## Task brief
Working through the lines below, return each one that holds "between".

======== Data for processing

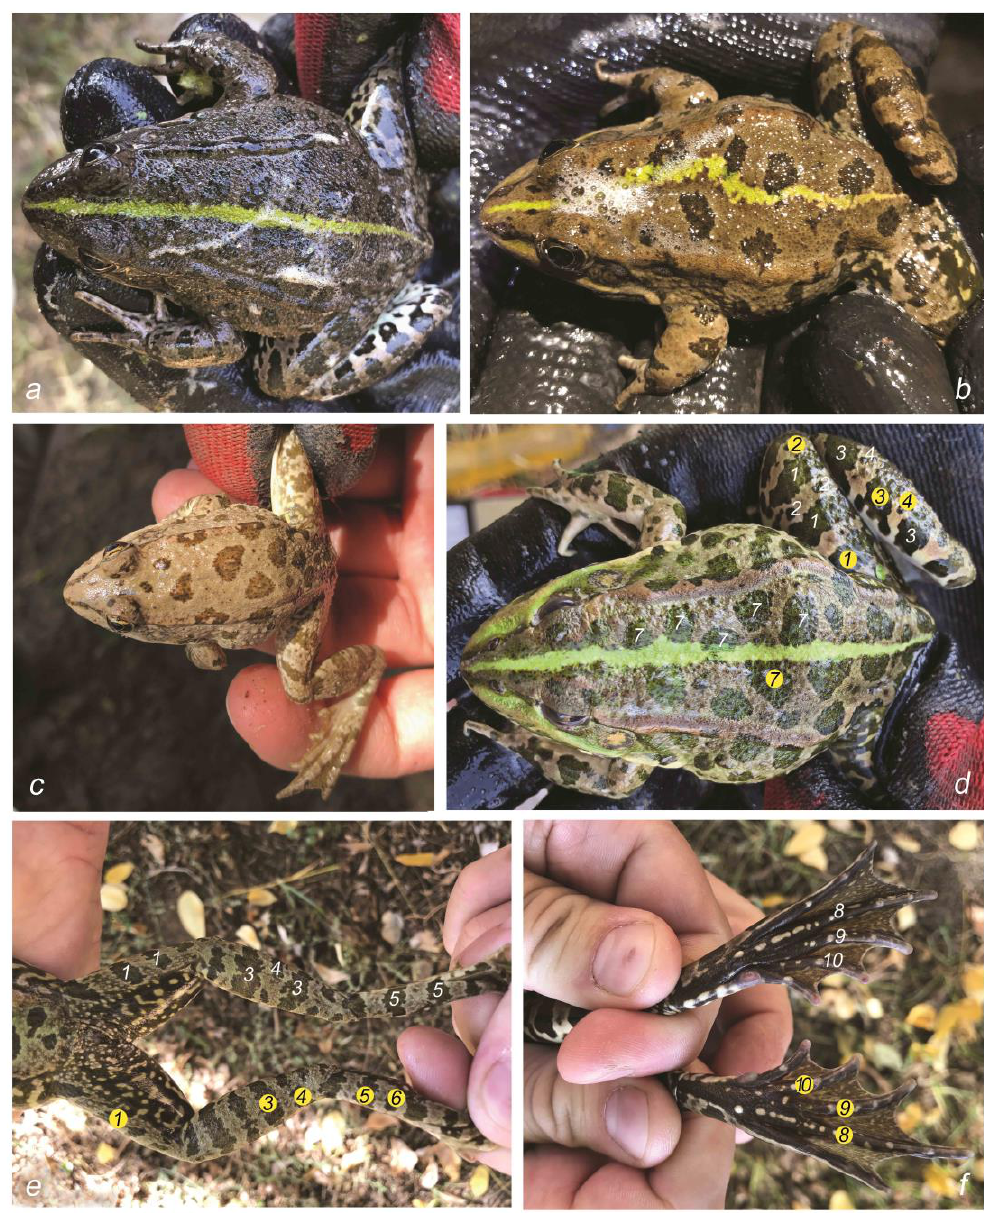
Figure 2. Adult P. ridibundus individual with low levels of asymmetry ( A ), adult P. ridibundus individual with high levels of asymmetry ( B ), subadult P. ridibundus individual with high levels of asymmetry ( C ), asymmetric morphological traits ( D – F ): trait 1 — number of stripes on the dorsal side of the thigh (femur); trait 2 — number of spots on the dorsal side of the thigh; trait 3 — number of stripes on the dorsal side of the shank (crus); trait 4 — number of spots on the dorsal side of the shank; trait 5 — number of stripes on the foot (pes); trait 6 — number of spots on the foot; trait 7 — number of stripes and spots on the back (dorsum); trait 8 — number of white spots on the ventral side of the second finger of the hind leg; trait 9 — number of white spots on the ventral side of the third finger of the hind leg; trait 10 — number of white spots on the ventral side of the fourth finger of the hind leg.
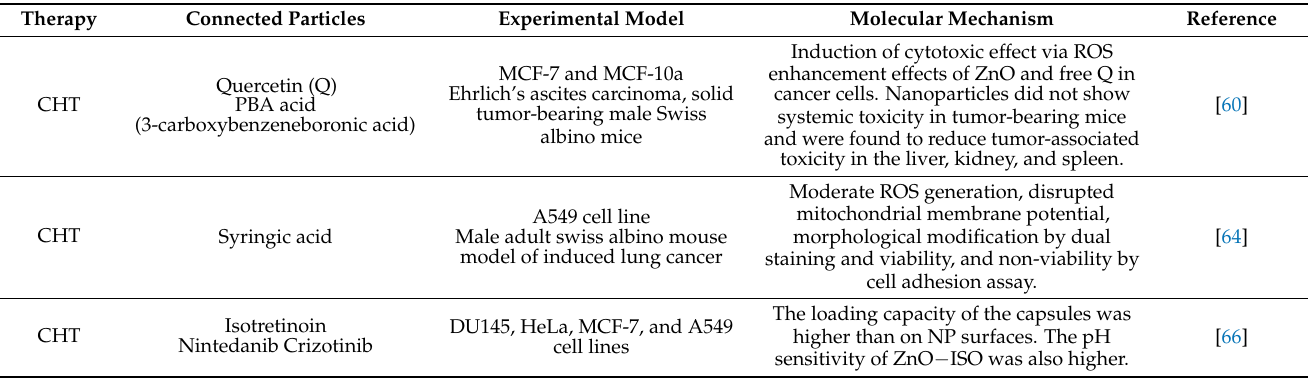
Table 6. Selected connections of biologically active molecules with zinc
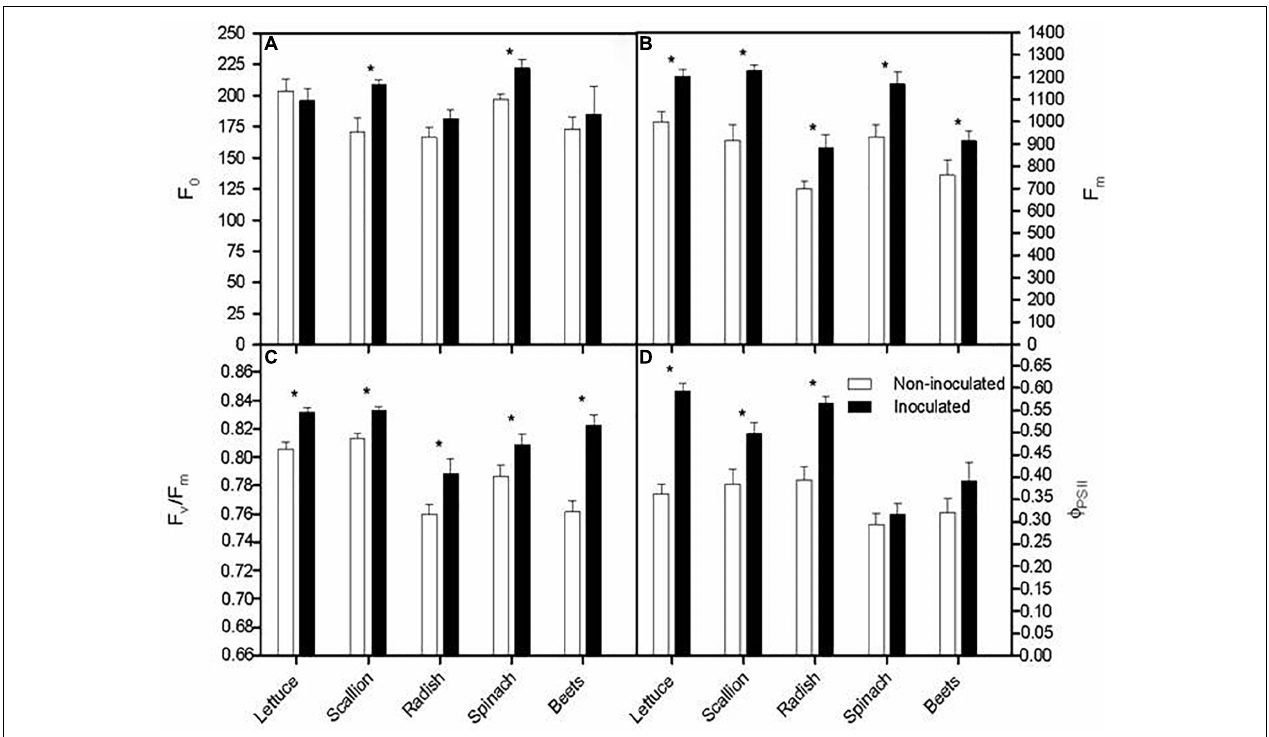
FIGURE 4 | Minimal fluorescence level, F0 (A) , maximal fluorescence level, Fm (B) ; maximum quantum efficiency of PSII photochemistry, Fv/Fm (C) and quantum efficiency of PSII, (cid:56) PSII (D) at midday in randomly selected, fully developed leaves of five winter vegetables in non-inoculated and inoculated plants. Asterisks indicate means that are significantly different between inoculation treatments ( t -test, P <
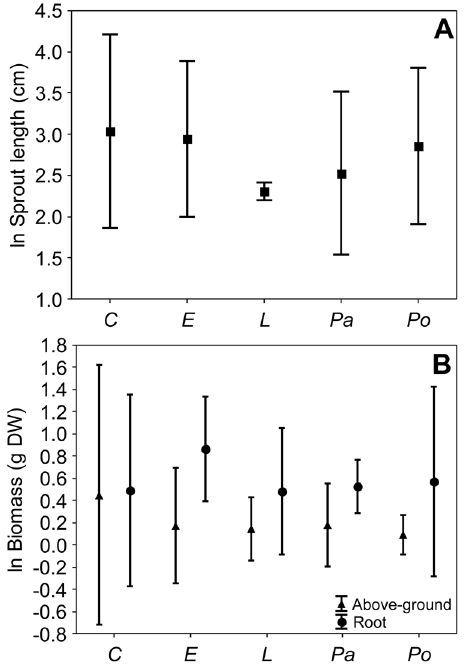
Figure 1. Effects of single native species on Urochloaarrecta growth. Sprout length (A) and aboveground and root biomass (B) of U. arrecta (mean 6 95% CI) when cultivated in monocultures in our first experiment. C = Commelina diffusa , E = Eleocharis montana , L = Leersia hexandra , Pa = Panicum pernambucense , Po = Pontederia cordata .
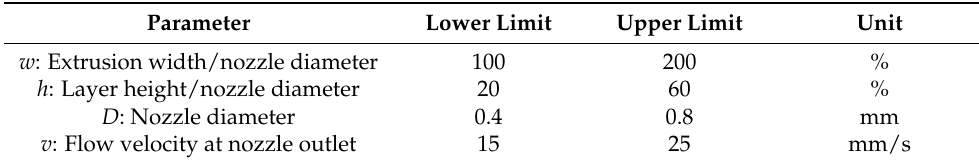
Table 1. Investigated parameters, their limits and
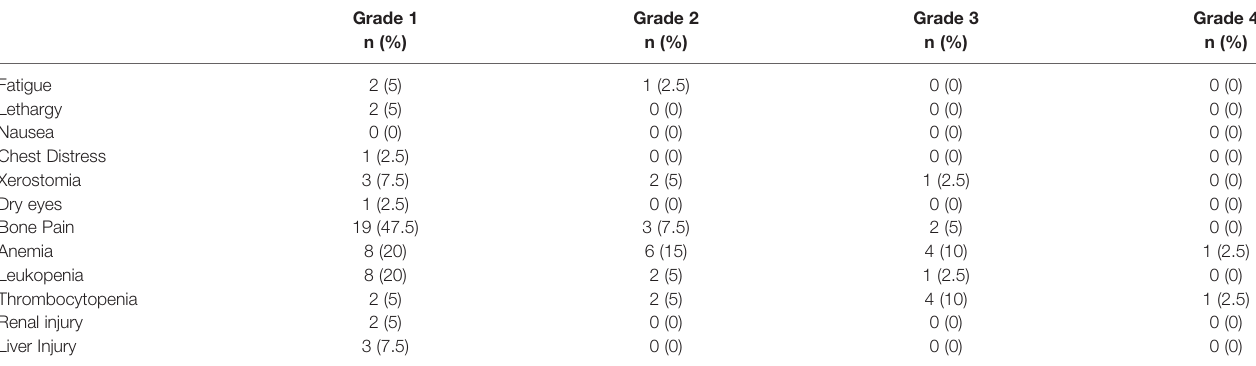
TABLE 3 | Treatment related toxicity occurring up to 12 weeks after treatment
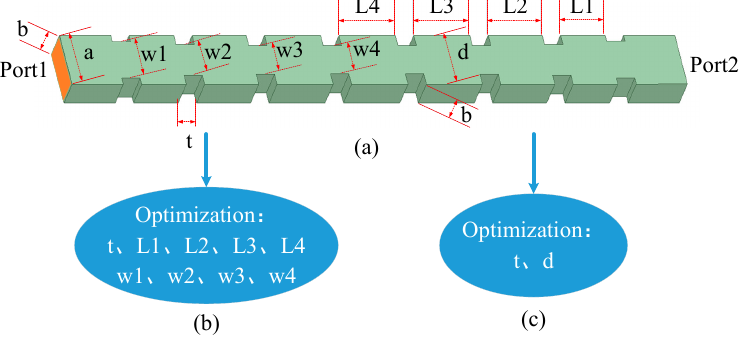
Figure 2. The 340 GHz terahertz filter structure and error correction methods: ( a ) 340 GHz 7-order inductive diaphragm waveguide filter structure; ( b ) GOC method; ( c ) DOC method.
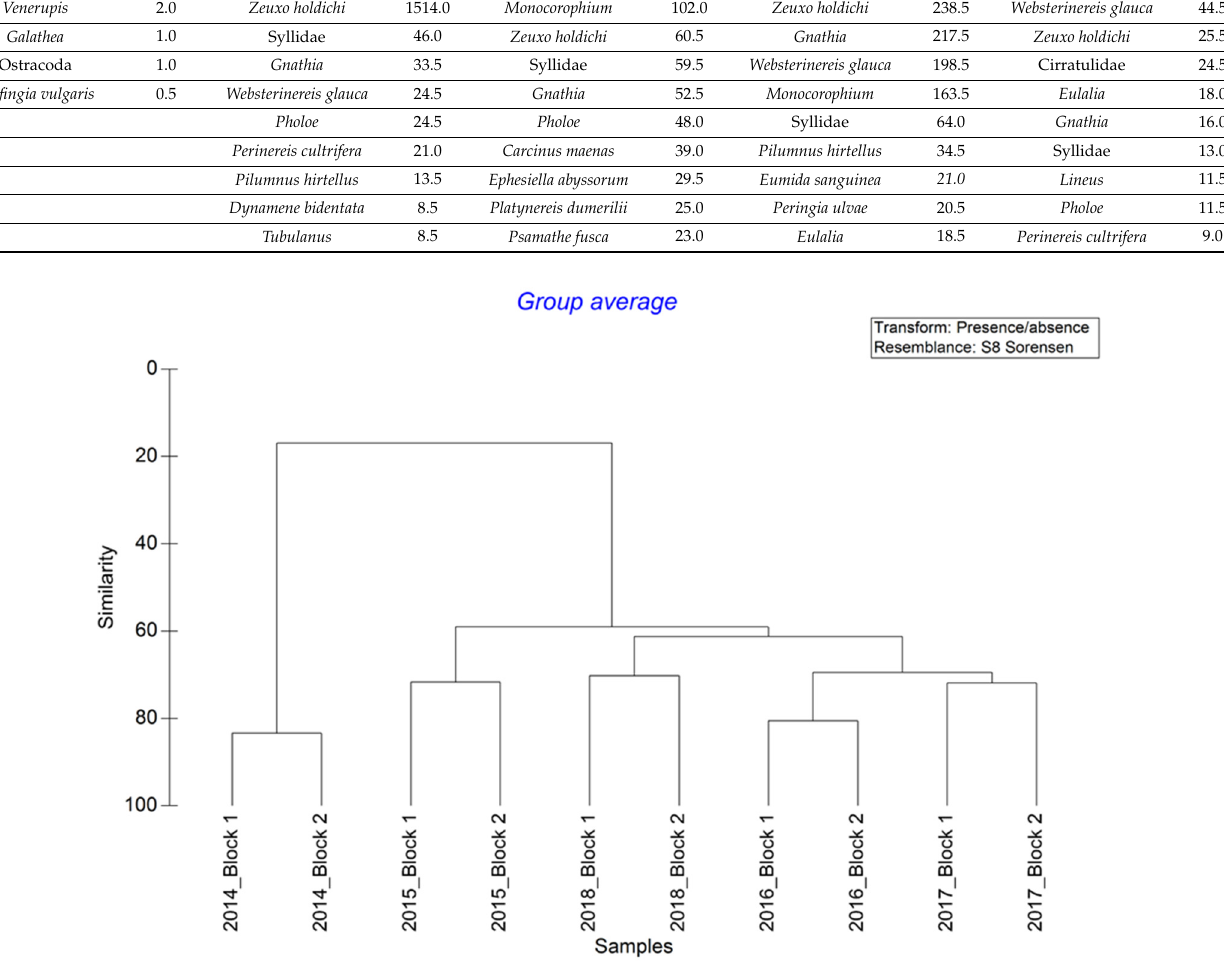
Figure 8. Hierarchical Cluster Analysis (HCA) using the mean grouping method (UPGMA) and based on Sorensen’s coefficient for the presence/absence of the 84 taxa found on the ten blocks during the 2014–2018 study (superscript: same letters in adjacent columns indicate no significant statistical difference between blocks and years).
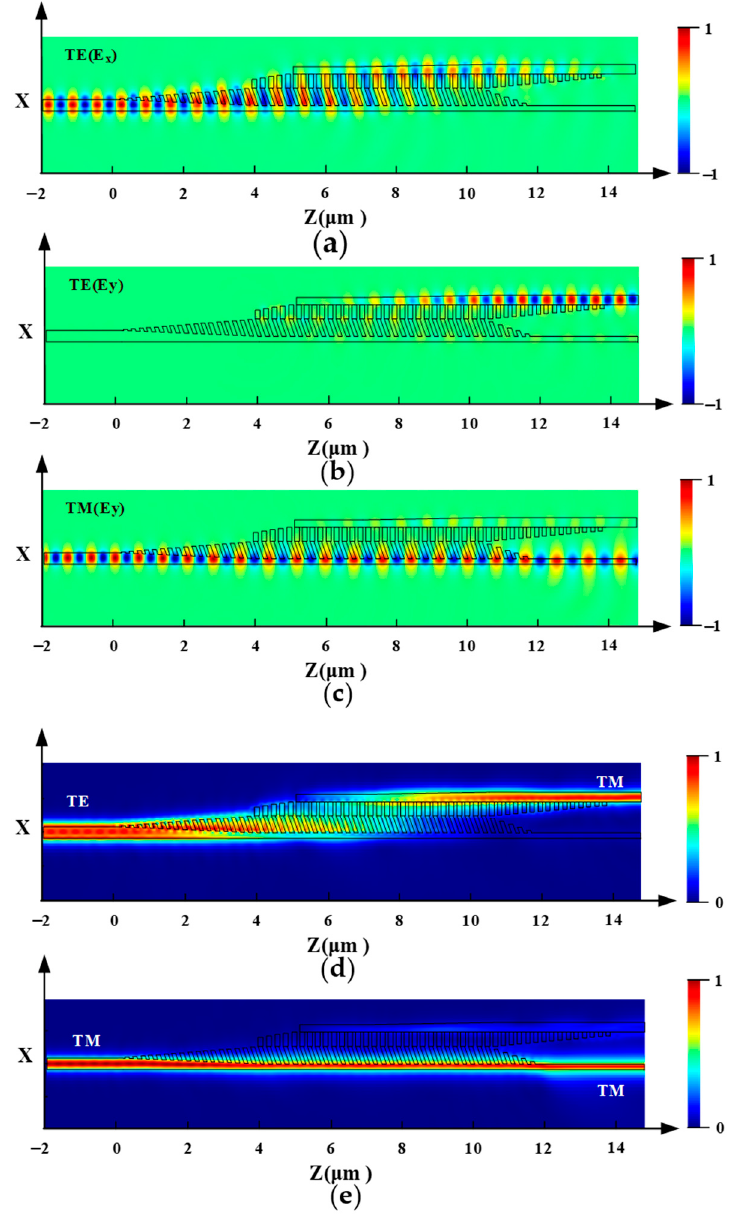
Figure 7. Mode evolution of ( a ) the E x and ( b ) E y for the fundamental TE mode, and ( c ) E y for the fundamental TM mode with the optimal parameter. Light intensity of ( d ) the input TE and ( e ) TM modes through the proposed PSR.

================

## Problem solution
FIGURE 4 | Minimal fluorescence level, F0 (A) , maximal fluorescence level, Fm (B) ; maximum quantum efficiency of PSII photochemistry, Fv/Fm (C) and quantum efficiency of PSII, (cid:56) PSII (D) at midday in randomly selected, fully developed leaves of five winter vegetables in non-inoculated and inoculated plants. Asterisks indicate means that are significantly different between inoculation treatments ( t -test, P <
Figure 8. Hierarchical Cluster Analysis (HCA) using the mean grouping method (UPGMA) and based on Sorensen’s coefficient for the presence/absence of the 84 taxa found on the ten blocks during the 2014–2018 study (superscript: same letters in adjacent columns indicate no significant statistical difference between blocks and years).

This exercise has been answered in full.